Так подошла осень. На рейд пришел весь отряд, и начались проверочные испытания того, что мы изучали летом. Экзаменационная комиссия состояла из строевых офицеров и корпусных, оттого экзаменов и побаивались: не хотели срамиться перед чужими. Но все предметы были несложными, да и мы понимали, что они действительно необходимы, иначе какими же морскими офицерами мы будем. Провал на этих экзаменах грозил лишением отпуска после плавания, и это тоже служило достаточной угрозой. После экзаменов были отрядные гребные и парусные гонки на призы в виде жетонов, биноклей и кубков, с соответствующими надписями. К ним мы усердно тренировались, но, к сожалению, почти все шлюпки имели разные качества, и оттого успех в значительной степени зависел от того, на какую попадешь. На некоторых, прилагая невероятные усилия, все равно нельзя было прийти первым или вторым, и, наоборот, на других из года в год их составы брали шутя призы.

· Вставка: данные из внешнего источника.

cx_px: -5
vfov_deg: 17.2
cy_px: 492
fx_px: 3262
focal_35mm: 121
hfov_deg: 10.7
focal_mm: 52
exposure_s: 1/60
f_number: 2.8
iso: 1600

После окончания гонок отряд возвращался в Кронштадт, и кадет на тех же пароходиках отвозили в Корпус и оттуда отпускали по домам до начала зимних занятий. Это был долгожданный момент, о котором мы мечтали все плавание. Быстро забрав вещи, разъезжались по вокзалам и затем дальше по разным уголкам России.

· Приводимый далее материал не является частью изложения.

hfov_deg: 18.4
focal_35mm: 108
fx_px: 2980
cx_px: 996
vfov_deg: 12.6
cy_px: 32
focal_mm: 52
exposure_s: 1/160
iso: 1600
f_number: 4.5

Впечатление от первого плавания оставалось очень хорошее, но мы отлично сознавали, что пока познакомились с морской службой в слабой степени и далеко еще не стали моряками. Ведь, в сущности, эта первая наша кампания дала только некоторую привычку к жизни на корабле, элементарные знания по морскому делу и опыт в управлении шлюпками, а настоящего моря мы совсем не знали. Два небольших перехода из Кронштадта на Котку и обратно, да еще в совершенно тихую погоду, нельзя было брать в расчет. Еще если бы мы попали в свежую погоду и нас порядком бы потрепало, тогда, пожалуй, мы и получили бы некоторое понятие о море.